Write the following entries out again exactly, skipping each image.

Records for processing ▸
■ ■ ■ ■

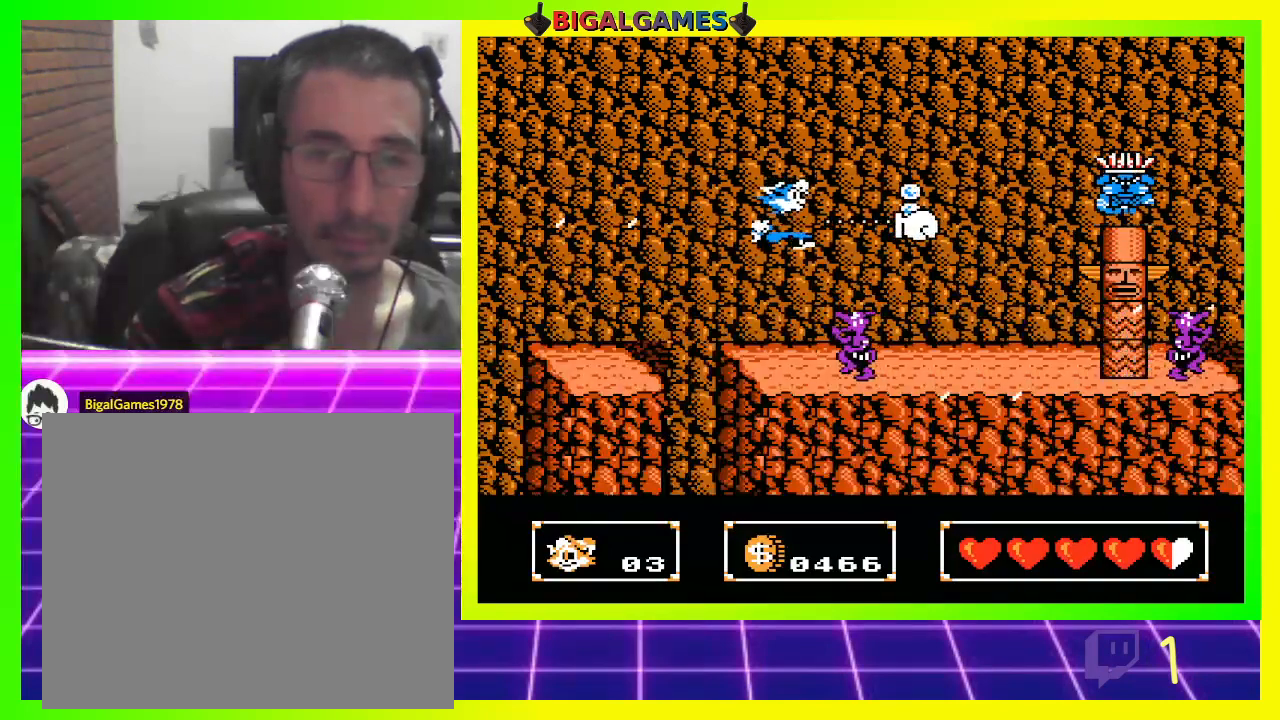
{"buttons": [], "left_stick": "center", "right_stick": "center", "events": []}
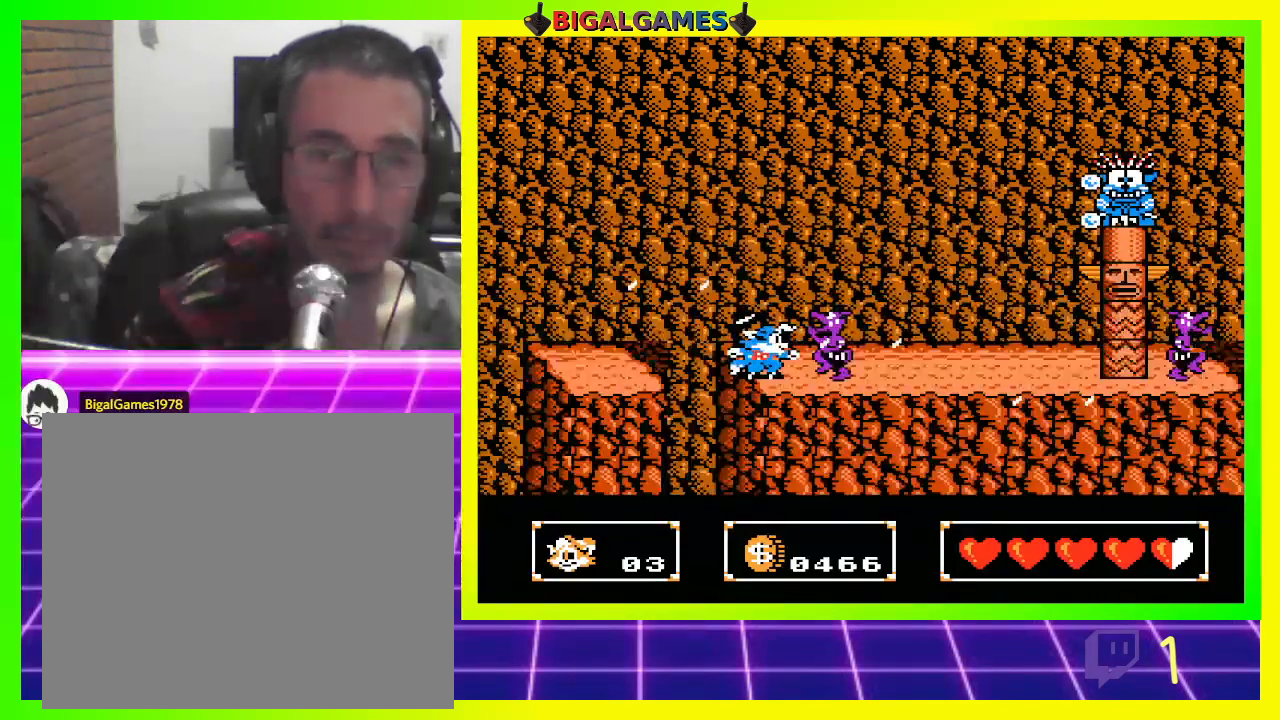
{"buttons": [], "left_stick": "center", "right_stick": "center", "events": [[67, "DPAD_RIGHT", "down"], [100, "CIRCLE", "down"], [233, "DPAD_RIGHT", "up"], [300, "CIRCLE", "up"]]}
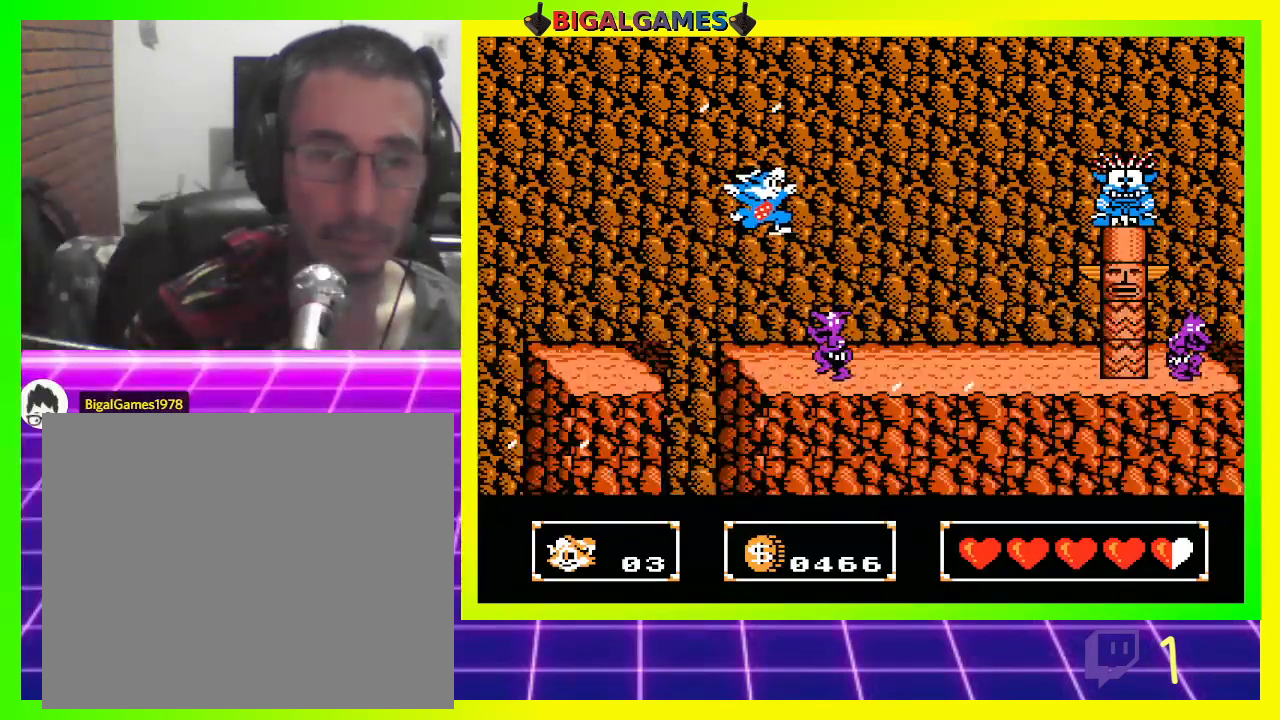
{"buttons": [], "left_stick": "center", "right_stick": "center", "events": [[67, "CROSS", "down"], [167, "DPAD_RIGHT", "down"], [233, "CROSS", "up"], [400, "DPAD_RIGHT", "up"]]}
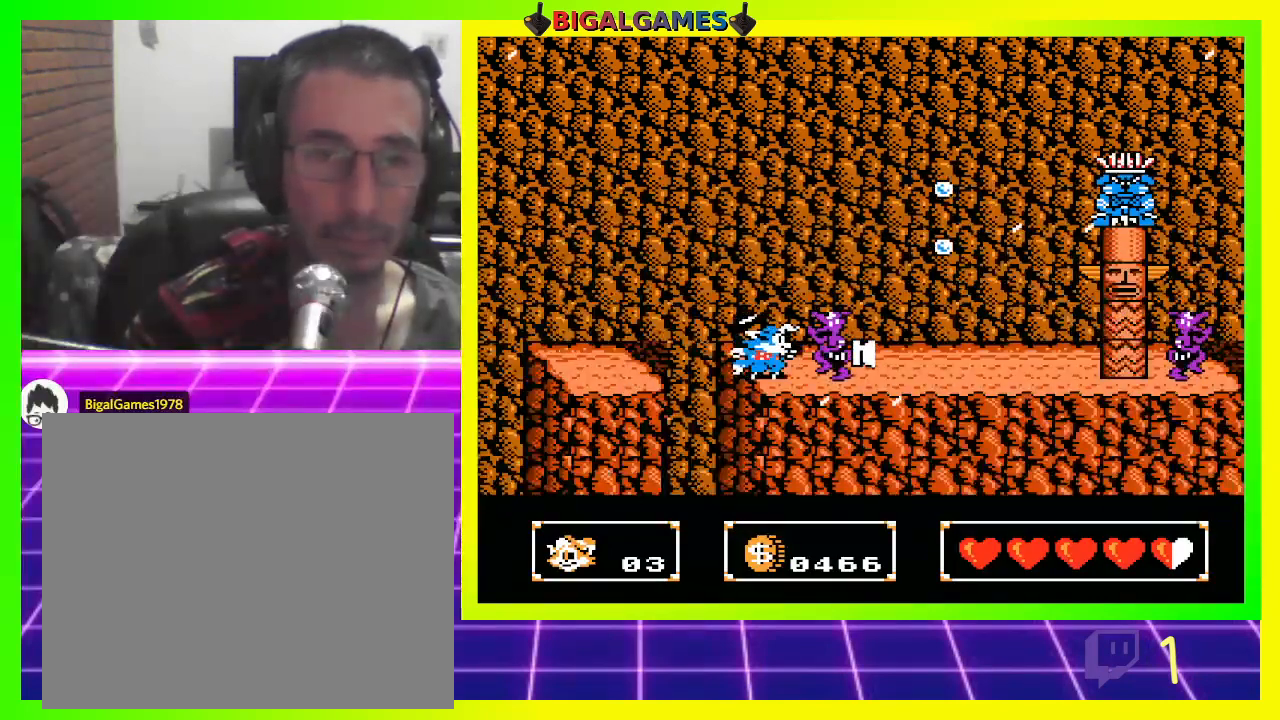
{"buttons": ["DPAD_RIGHT"], "left_stick": "center", "right_stick": "center", "events": [[233, "CIRCLE", "down"], [400, "DPAD_RIGHT", "down"], [500, "CIRCLE", "up"]]}
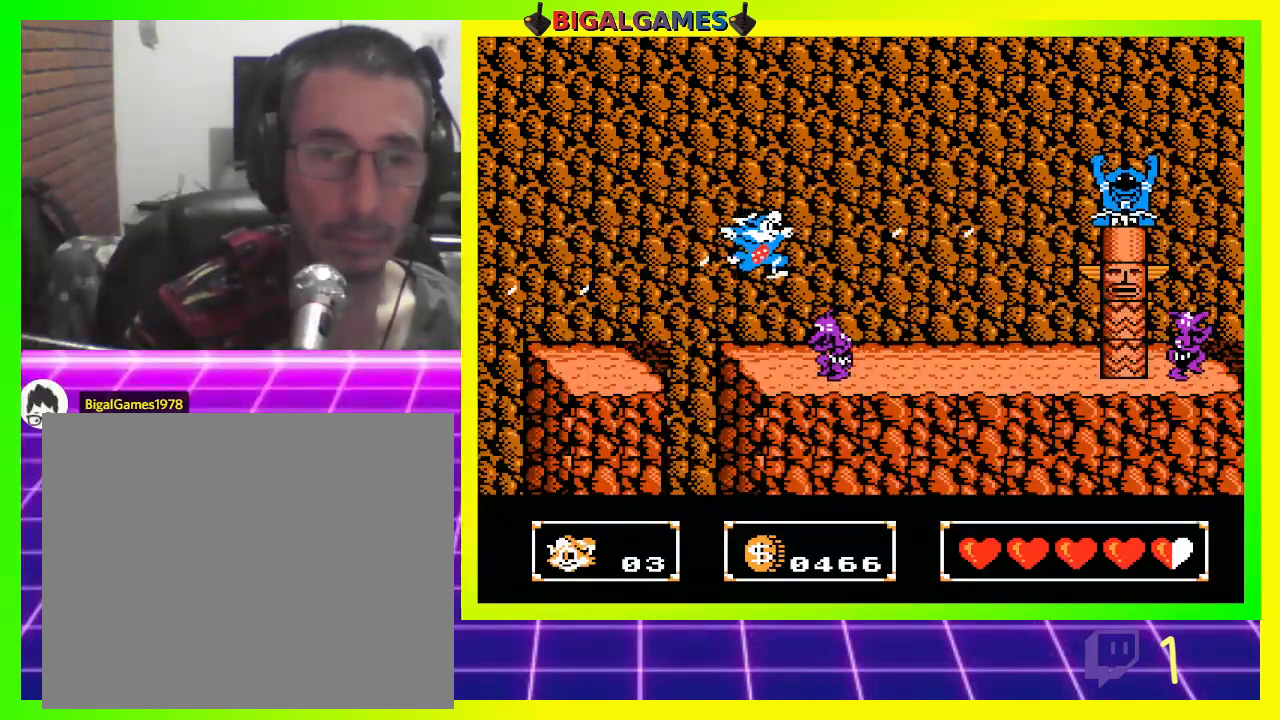
{"buttons": [], "left_stick": "center", "right_stick": "center", "events": [[33, "DPAD_RIGHT", "up"], [67, "CROSS", "down"], [200, "CROSS", "up"], [200, "DPAD_RIGHT", "down"], [367, "DPAD_RIGHT", "up"]]}
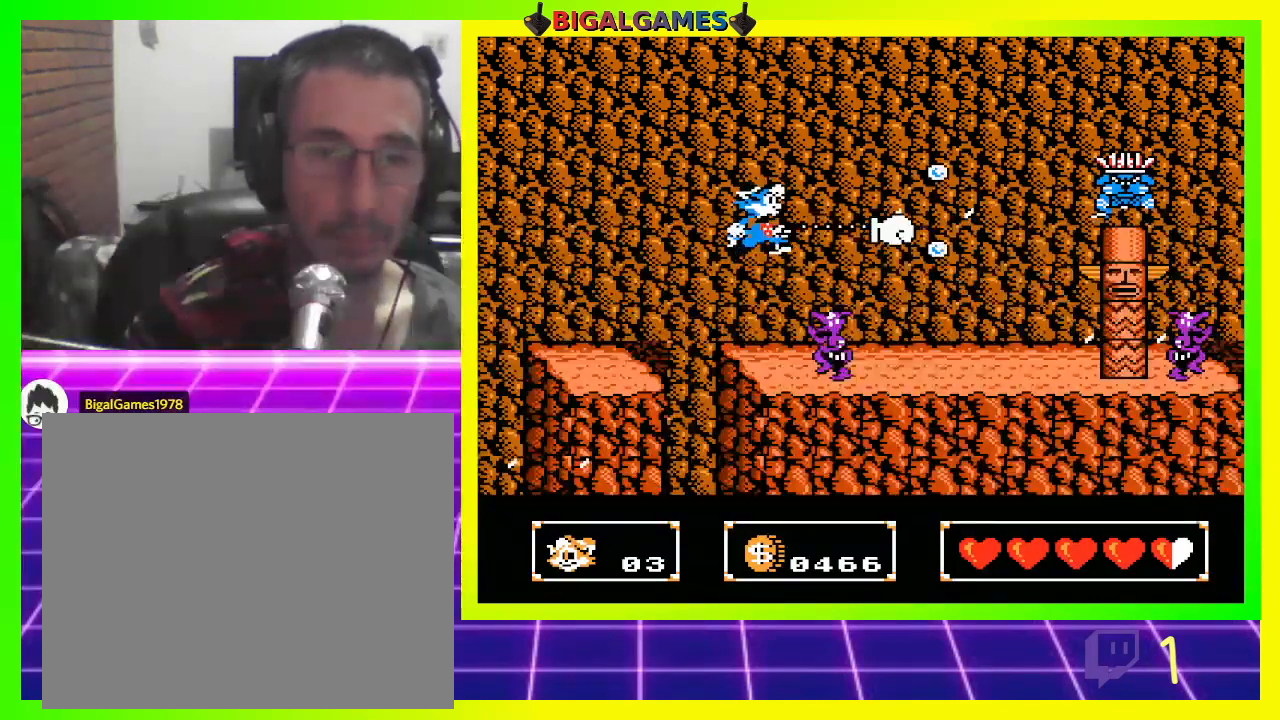
{"buttons": ["CIRCLE", "DPAD_RIGHT"], "left_stick": "center", "right_stick": "center", "events": [[67, "DPAD_RIGHT", "down"], [133, "DPAD_RIGHT", "up"], [400, "DPAD_RIGHT", "down"], [500, "CIRCLE", "down"]]}
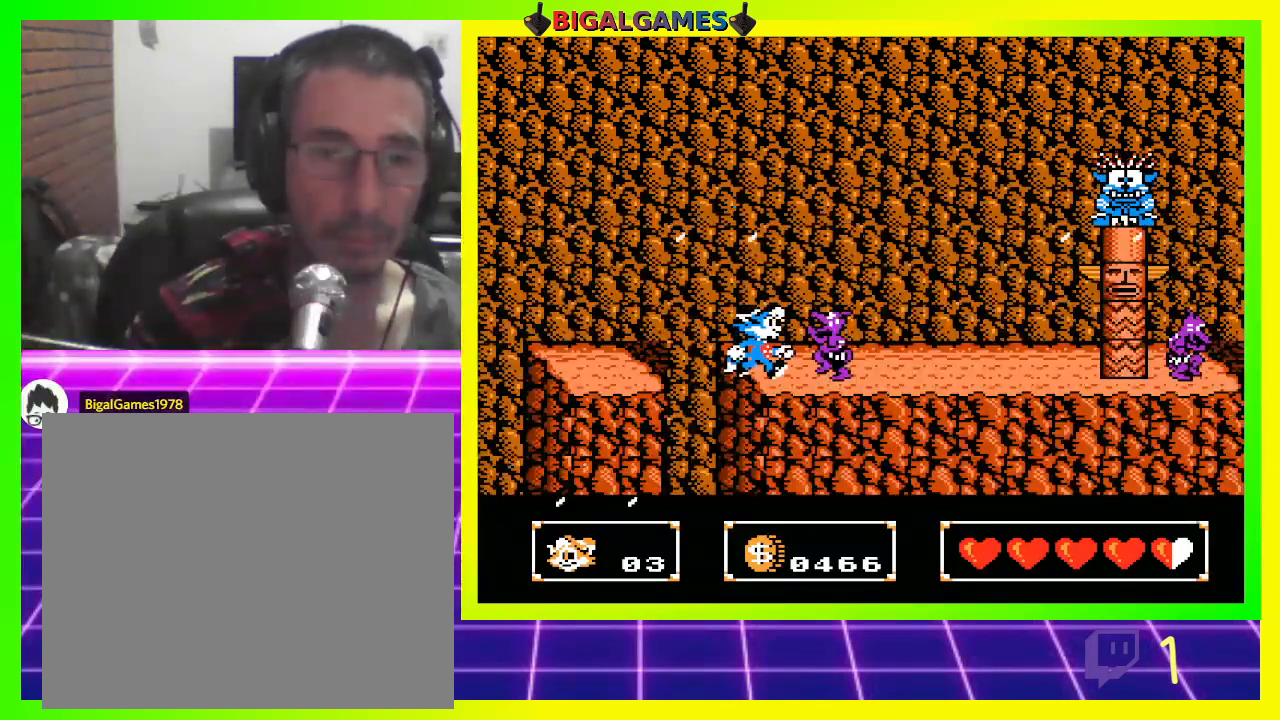
{"buttons": ["CROSS"], "left_stick": "center", "right_stick": "center", "events": [[167, "DPAD_RIGHT", "up"], [200, "CIRCLE", "up"], [433, "CROSS", "down"]]}
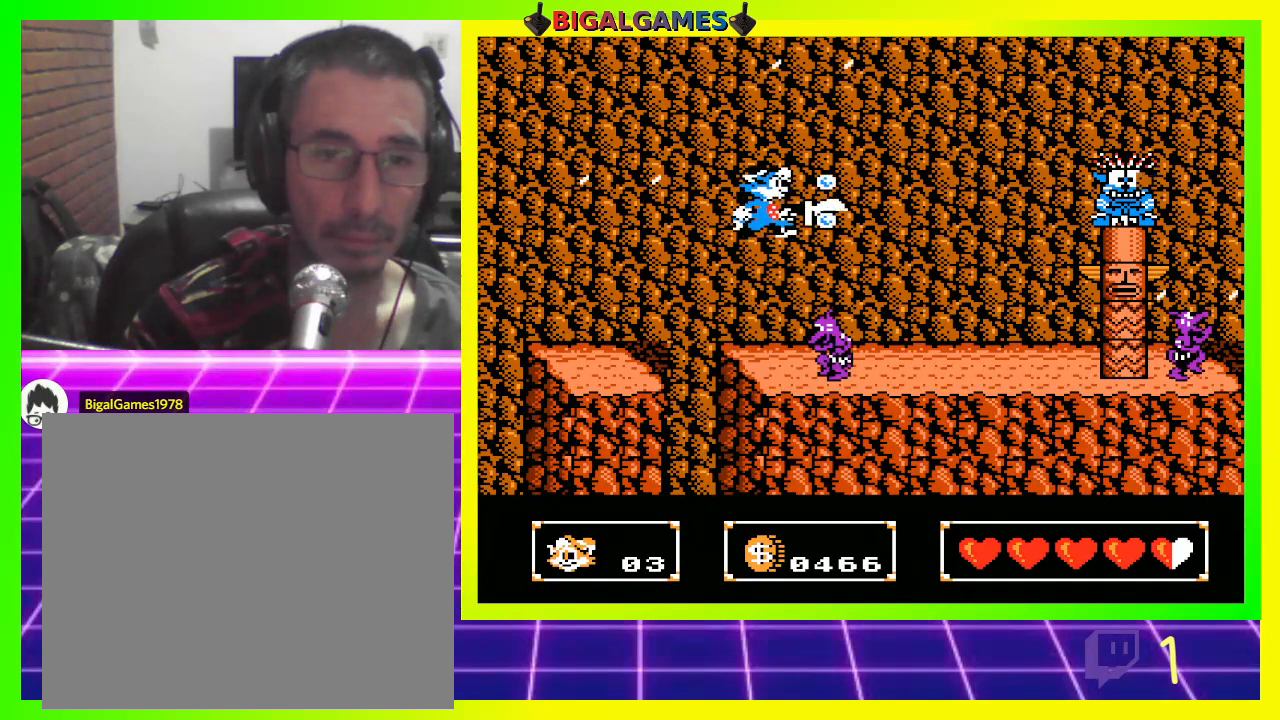
{"buttons": [], "left_stick": "center", "right_stick": "center", "events": [[67, "CROSS", "up"], [100, "DPAD_RIGHT", "down"], [267, "DPAD_RIGHT", "up"]]}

■ ■ ■ ■

Answer for this exercise ▸
{"buttons": [], "left_stick": "center", "right_stick": "center", "events": []}
{"buttons": [], "left_stick": "center", "right_stick": "center", "events": [[67, "DPAD_RIGHT", "down"], [100, "CIRCLE", "down"], [233, "DPAD_RIGHT", "up"], [300, "CIRCLE", "up"]]}
{"buttons": [], "left_stick": "center", "right_stick": "center", "events": [[67, "CROSS", "down"], [167, "DPAD_RIGHT", "down"], [233, "CROSS", "up"], [400, "DPAD_RIGHT", "up"]]}
{"buttons": ["DPAD_RIGHT"], "left_stick": "center", "right_stick": "center", "events": [[233, "CIRCLE", "down"], [400, "DPAD_RIGHT", "down"], [500, "CIRCLE", "up"]]}
{"buttons": [], "left_stick": "center", "right_stick": "center", "events": [[33, "DPAD_RIGHT", "up"], [67, "CROSS", "down"], [200, "CROSS", "up"], [200, "DPAD_RIGHT", "down"], [367, "DPAD_RIGHT", "up"]]}
{"buttons": ["CIRCLE", "DPAD_RIGHT"], "left_stick": "center", "right_stick": "center", "events": [[67, "DPAD_RIGHT", "down"], [133, "DPAD_RIGHT", "up"], [400, "DPAD_RIGHT", "down"], [500, "CIRCLE", "down"]]}
{"buttons": ["CROSS"], "left_stick": "center", "right_stick": "center", "events": [[167, "DPAD_RIGHT", "up"], [200, "CIRCLE", "up"], [433, "CROSS", "down"]]}
{"buttons": [], "left_stick": "center", "right_stick": "center", "events": [[67, "CROSS", "up"], [100, "DPAD_RIGHT", "down"], [267, "DPAD_RIGHT", "up"]]}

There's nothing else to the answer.